Crede più che mai all'obiettivo salvezza il bomber Marco Sansovini, per tutti “il Sindaco” nonchè compagno di reparto di Insigne in quel 4-3-3 che 14 anni fa frantumò ogni record possibile e immaginabile, attualmente allenatore della Sangiustese nell'Eccellenza marchigiana. «Mi sembra una mossa intelligente della società quella di prendere un calciatore simile. L'unica controindicazione da valutare nell'immediato potrebbe essere quella che non gioca una gara ufficiale dallo scorso mese di giugno, pur essendosi sempre allenato con il proprio preparatore di fiducia, ma da brevilineo ha tutte le caratteristiche fisiche per mettersi a disposizione abbastanza presto. La classifica certo non è bella per il Pescara ma il margine di punti da recuperare verso la zona salvezza è ancora colmabile con quasi un intero girone da disputare e tutti gli scontri diretti da giocare tra le mura amiche». Da tecnico, pensa che potrebbe avere qualche difficoltà a giocare come seconda punta nel 3-5-2 proposto da Gorgone? «Questo è proprio l'ultimo dei problemi da analizzare. Insigne ha talmente tanta esperienza e qualità che davanti può giocare dappertutto».
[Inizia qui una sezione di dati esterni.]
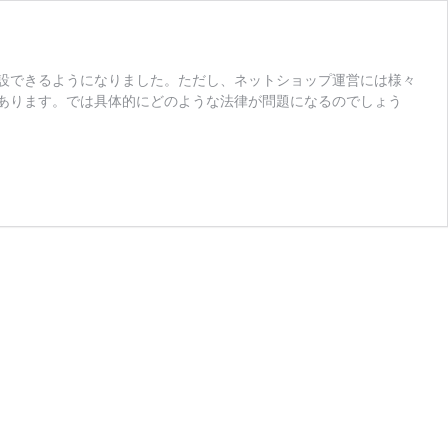
設できるようになりました。ただし、ネットショップ運営には様々
あります。では具体的にどのような法律が問題になるのでしょう
律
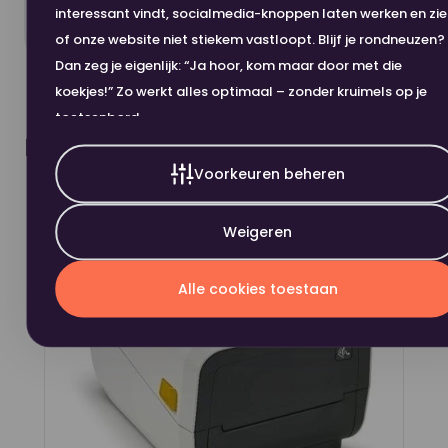
interessant vindt, socialmedia-knoppen laten werken en zi
of onze website niet stiekem vastloopt. Blijf je rondneuzen?
Dan zeg je eigenlijk: “Ja hoor, kom maar door met die
koekjes!” Zo werkt alles optimaal – zonder kruimels op je
toetsenbord.
Dit heb je eerder bekeken
Voorkeuren beheren
Weigeren
Alle cookies toestaan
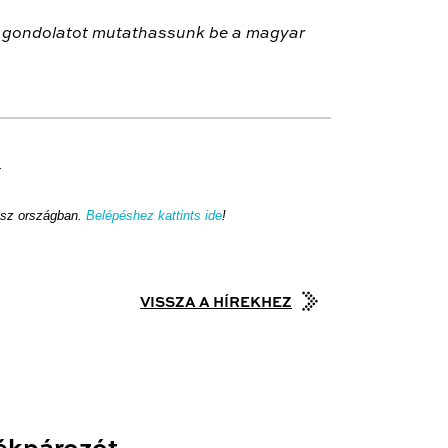
ító gondolatot mutathassunk be a magyar
.
ész országban.
Belépéshez kattints ide
!
VISSZA A HÍREKHEZ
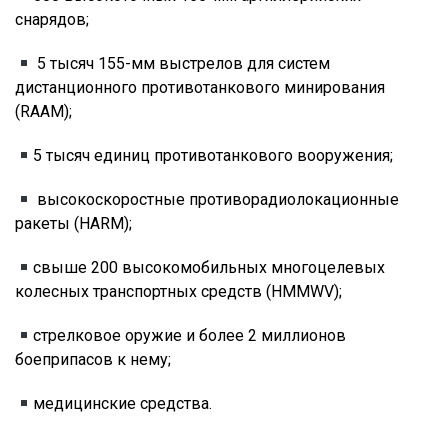
снарядов;
5 тысяч 155-мм выстрелов для систем
дистанционного противотанкового минирования
(RAAM);
5 тысяч единиц противотанкового вооружения;
высокоскоростные противорадиолокационные
ракеты (HARM);
свыше 200 высокомобильных многоцелевых
колесных транспортных средств (HMMWV);
стрелковое оружие и более 2 миллионов
боеприпасов к нему;
медицинские средства.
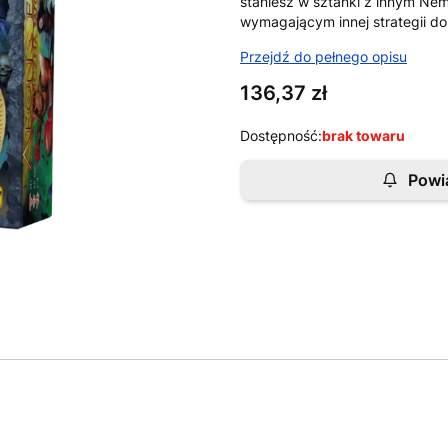
staniesz w sztanki z innym Nem
wymagającym innej strategii do
Przejdź do pełnego opisu
Cena
136,37 zł
Dostępność:
brak towaru
Powi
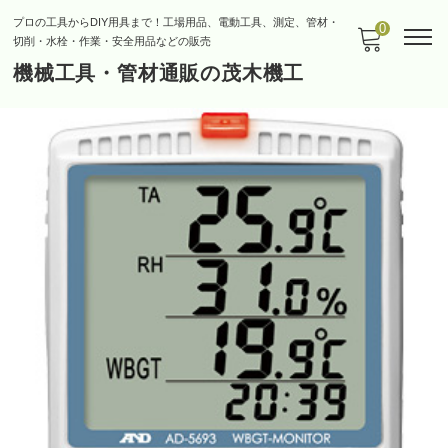
プロの工具からDIY用具まで！工場用品、電動工具、測定、管材・
0
切削・水栓・作業・安全用品などの販売
機械工具・管材通販の茂木機工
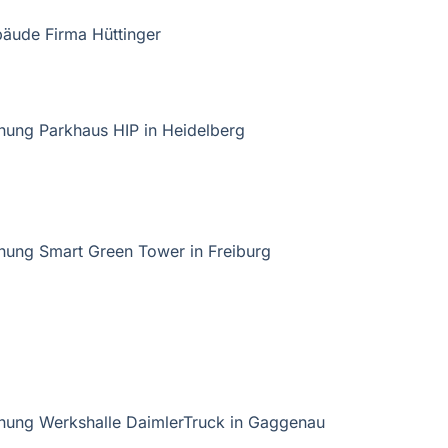
bäude Firma Hüttinger
ung Parkhaus HIP in Heidelberg
ung Smart Green Tower in Freiburg
nung Werkshalle DaimlerTruck in Gaggenau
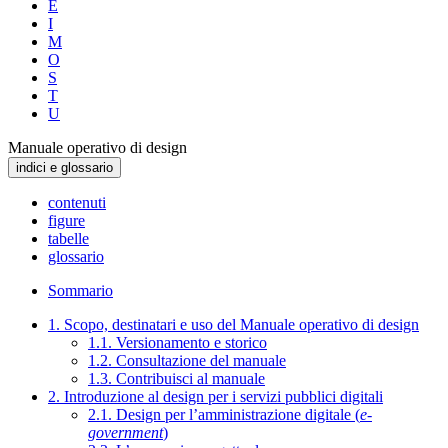
E
I
M
O
S
T
U
Manuale operativo di design
indici e glossario
contenuti
figure
tabelle
glossario
Sommario
1. Scopo, destinatari e uso del Manuale operativo di design
1.1. Versionamento e storico
1.2. Consultazione del manuale
1.3. Contribuisci al manuale
2. Introduzione al design per i servizi pubblici digitali
2.1. Design per l’amministrazione digitale (
e-
government
)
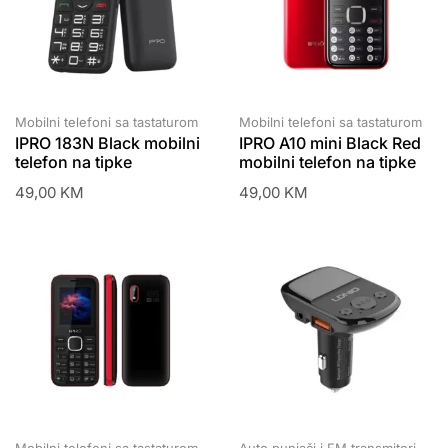
Mobilni telefoni sa tastaturom
Mobilni telefoni sa tastaturom
IPRO 183N Black mobilni
IPRO A10 mini Black Red
telefon na tipke
mobilni telefon na tipke
49,00
KM
49,00
KM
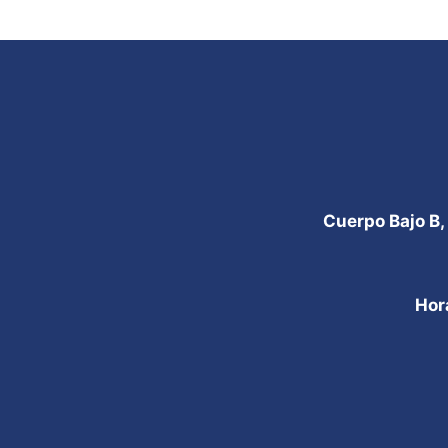
Cuerpo Bajo B,
Hor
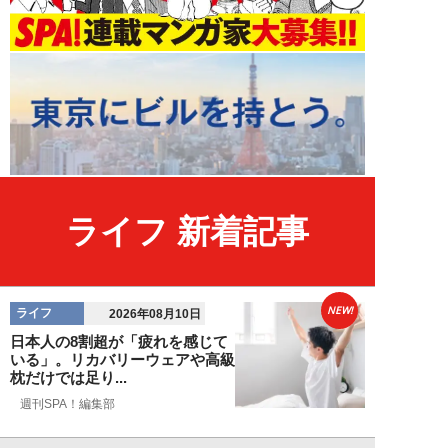
ライフ 新着記事
NEW!
ライフ
2026年08月10日
日本人の8割超が「疲れを感じて
いる」。リカバリーウェアや高級
枕だけでは足り...
週刊SPA！編集部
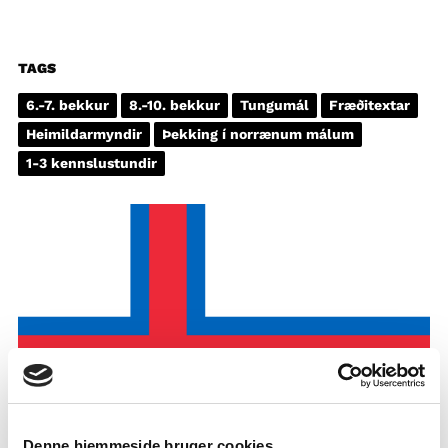
TAGS
6.-7. bekkur
8.-10. bekkur
Tungumál
Fræðitextar
Heimildarmyndir
Þekking í norrænum málum
1-3 kennslustundir
Denne hjemmeside bruger cookies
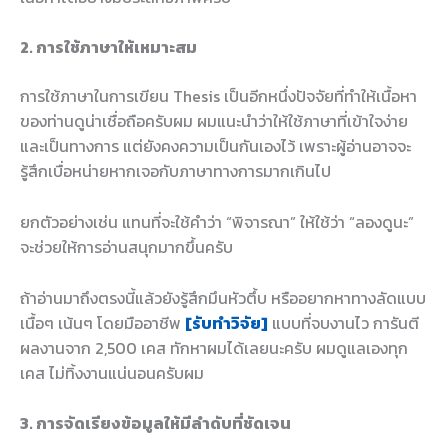
2. การใช้ภาษาให้เหมาะสม
การใช้ภาษาในการเขียน Thesis เป็นอีกหนึ่งปัจจัยที่ทำให้เนื้อหา
ของท่านดูน่าเชื่อถือครับผม ผมแนะนำว่าให้ใช้ภาษาที่เข้าใจง่าย
และเป็นทางการ แต่ยังคงความเป็นกันเองไว้ เพราะผู้อ่านอาจจะ
รู้สึกเบื่อหน่ายหากเจอกับภาษาทางการมากเกินไป
ยกตัวอย่างเช่น แทนที่จะใช้คำว่า “พิจารณา” ให้ใช้ว่า “ลองดูนะ”
จะช่วยให้การอ่านสนุกมากขึ้นครับ
ถ้าอ่านมาถึงตรงนี้แล้วยังรู้สึกมึนหัวตึ้บ หรืออยากหาทางลัดแบบ
เนื้อๆ เน้นๆ โดยมืออาชีพ
[รับทำวิจัย]
แบบที่จบงานไว การันตี
ผลงานจาก 2,500 เคส ทักหาผมได้เลยนะครับ ผมดูแลเองทุก
เคส ไม่ทิ้งงานแน่นอนครับผม
3. การจัดเรียงข้อมูลให้มีลำดับที่ชัดเจน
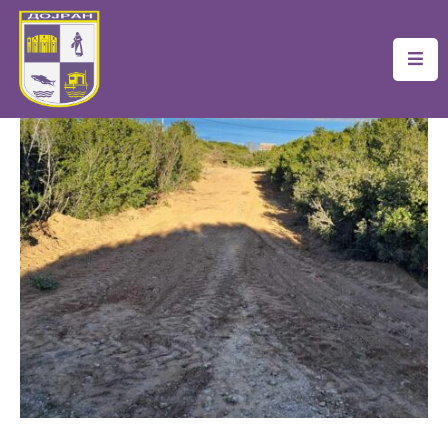
Почетна
Локална
Самоуправа
Новости
Проекти
Документи
Услуги
Финансии
Туризам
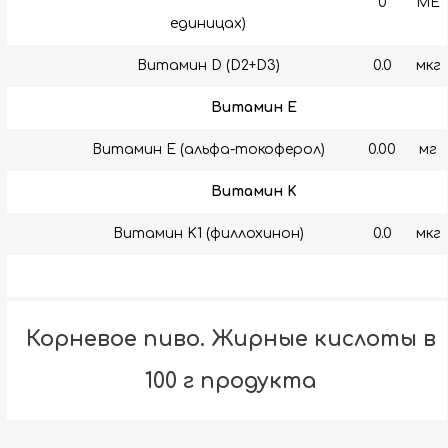
0
МЕ
единицах)
Витамин D (D2+D3)
0.0
мкг
Витамин E
Витамин E (альфа-токоферол)
0.00
мг
Витамин K
Витамин K1 (филлохинон)
0.0
мкг
Корневое пиво. Жирные кислоты в
100 г продукта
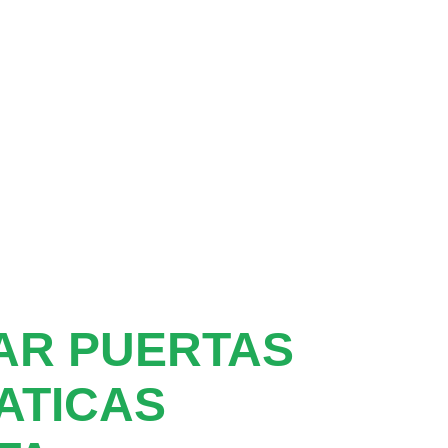
AR PUERTAS
ATICAS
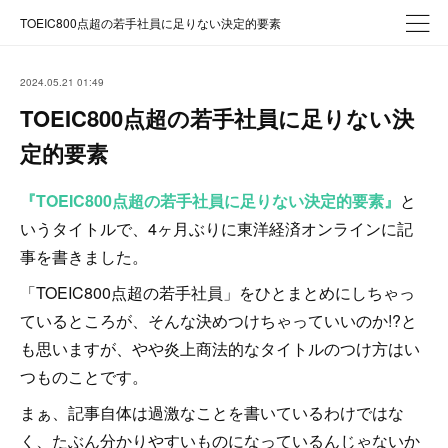
TOEIC800点超の若手社員に足りない決定的要素
2024.05.21 01:49
TOEIC800点超の若手社員に足りない決
定的要素
『TOEIC800点超の若手社員に足りない決定的要素』
と
いうタイトルで、4ヶ月ぶりに東洋経済オンラインに記
事を書きました。
「TOEIC800点超の若手社員」をひとまとめにしちゃっ
ているところが、そんな決めつけちゃっていいのか!?と
も思いますが、やや炎上商法的なタイトルのつけ方はい
つものことです。
まぁ、記事自体は過激なことを書いているわけではな
く、たぶん分かりやすいものになっているんじゃないか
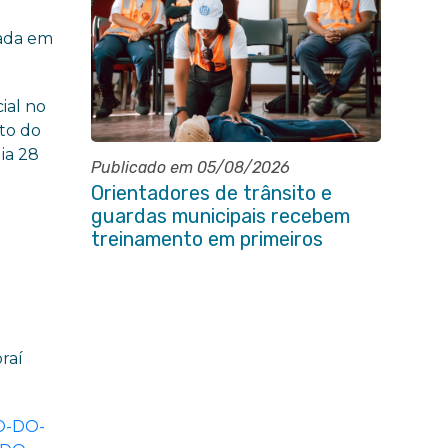
cada em
ial no
nto do
ia 28
Publicado em 05/08/2026
Orientadores de trânsito e
guardas municipais recebem
treinamento em primeiros
socorros em Itaboraí
oraí
NO-DO-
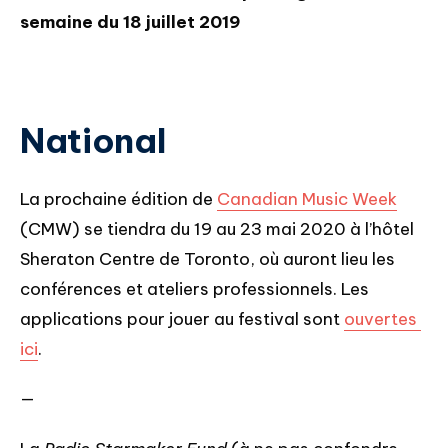
semaine du 18 juillet 2019
National
La prochaine édition de 
Canadian Music Week
(CMW) se tiendra du 19 au 23 mai 2020 à l’hôtel 
Sheraton Centre de Toronto, où auront lieu les 
conférences et ateliers professionnels. Les 
applications pour jouer au festival sont 
ouvertes 
ici
.
—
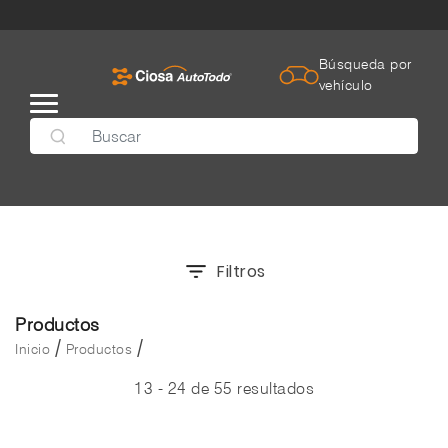
Búsqueda por
vehículo
Filtros
Productos
/
/
Inicio
Productos
13 - 24 de 55 resultados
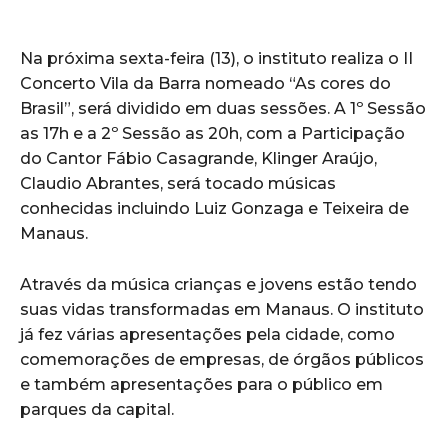
Na próxima sexta-feira (13), o instituto realiza o II
Concerto Vila da Barra nomeado “As cores do
Brasil”, será dividido em duas sessões. A 1º Sessão
as 17h e a 2º Sessão as 20h, com a Participação
do Cantor Fábio Casagrande, Klinger Araújo,
Claudio Abrantes, será tocado músicas
conhecidas incluindo Luiz Gonzaga e Teixeira de
Manaus.
Através da música crianças e jovens estão tendo
suas vidas transformadas em Manaus. O instituto
já fez várias apresentações pela cidade, como
comemorações de empresas, de órgãos públicos
e também apresentações para o público em
parques da capital.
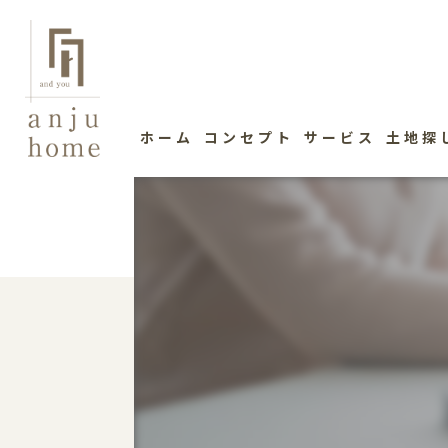
ホーム
コンセプト
サービス
土地探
Si mostra felicissimo dell'operazione anche il procuratore Antonio Balzano, infaticabile terzino destro di quel Pescara targato Zeman. «Che meraviglia, non era facile portare a termine l'acquisto di Insigne e tanto di cappello alla società che è riuscita a battere un'ampia concorrenza anche di categoria superiore. Poi un plauso al giocatore che ha compiuto una scelta per amore. Questa è una storia che mi fa rabbrividire dalla contentezza perchè il calcio sa ancora emozionare con queste pagine di romanticismo. Significa che esistono ancora dei valori che vanno al di là dell'aspetto economico».